Aim of the task
Would you retype, word for word, the line with "지 정보가 너무 흩어져" and each line after it to the end of the entries below, leaving the pictures out?

====== Listed records

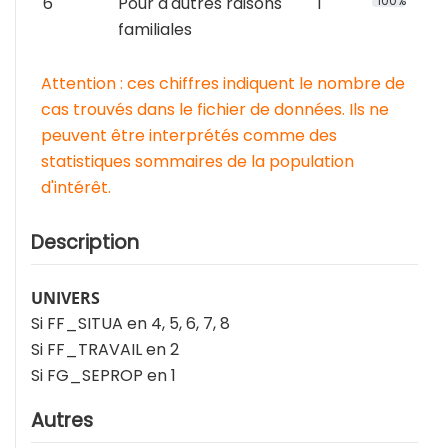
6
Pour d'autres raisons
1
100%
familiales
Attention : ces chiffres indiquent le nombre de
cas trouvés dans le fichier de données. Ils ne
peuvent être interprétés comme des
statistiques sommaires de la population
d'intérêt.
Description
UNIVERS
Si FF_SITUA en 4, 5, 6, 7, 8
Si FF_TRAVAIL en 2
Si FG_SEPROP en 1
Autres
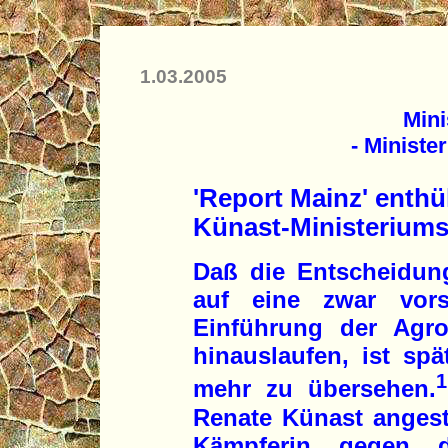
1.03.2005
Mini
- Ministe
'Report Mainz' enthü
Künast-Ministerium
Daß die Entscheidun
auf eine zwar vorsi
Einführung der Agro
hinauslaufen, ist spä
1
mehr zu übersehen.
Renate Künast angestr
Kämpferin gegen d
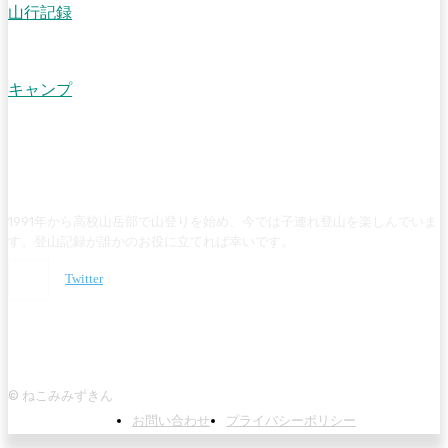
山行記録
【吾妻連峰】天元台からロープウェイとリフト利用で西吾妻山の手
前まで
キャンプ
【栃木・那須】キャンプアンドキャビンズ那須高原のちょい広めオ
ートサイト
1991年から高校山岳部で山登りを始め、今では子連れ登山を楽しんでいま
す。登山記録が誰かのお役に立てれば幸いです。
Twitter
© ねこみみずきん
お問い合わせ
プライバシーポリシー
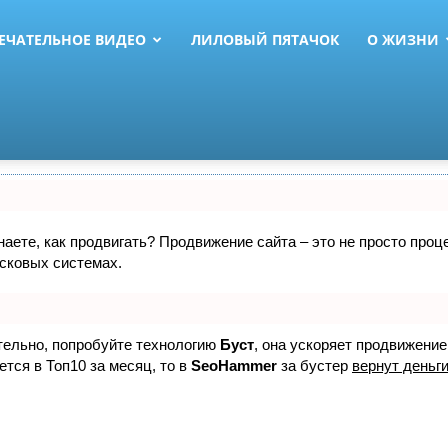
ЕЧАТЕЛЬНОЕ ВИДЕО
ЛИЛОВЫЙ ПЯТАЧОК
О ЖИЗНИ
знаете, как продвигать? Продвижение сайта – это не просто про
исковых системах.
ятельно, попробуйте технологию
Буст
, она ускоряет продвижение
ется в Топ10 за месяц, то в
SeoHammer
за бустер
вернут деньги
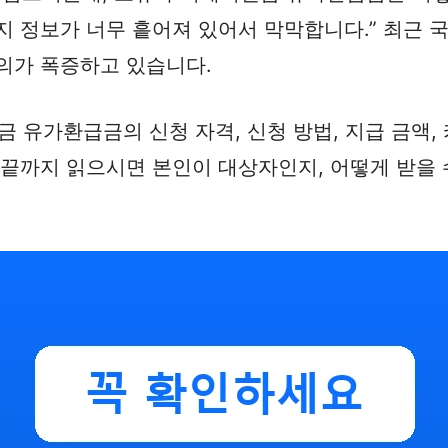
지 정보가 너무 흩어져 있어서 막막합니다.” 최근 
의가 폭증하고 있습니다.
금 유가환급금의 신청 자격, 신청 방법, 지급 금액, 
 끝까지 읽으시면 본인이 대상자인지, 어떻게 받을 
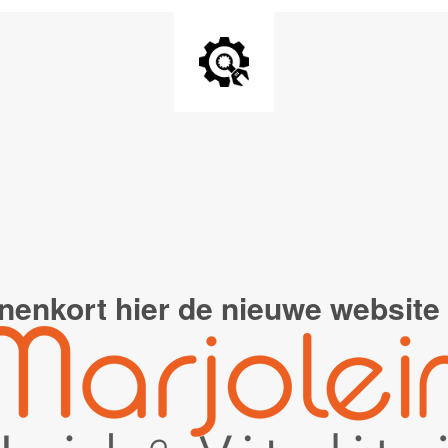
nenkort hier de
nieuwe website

============

Exercise solution
지 정보가 너무 흩어져 있어서 막막합니다.” 최근 
의가 폭증하고 있습니다.
금 유가환급금의 신청 자격, 신청 방법, 지급 금액, 
 끝까지 읽으시면 본인이 대상자인지, 어떻게 받을 
nenkort hier de
nieuwe website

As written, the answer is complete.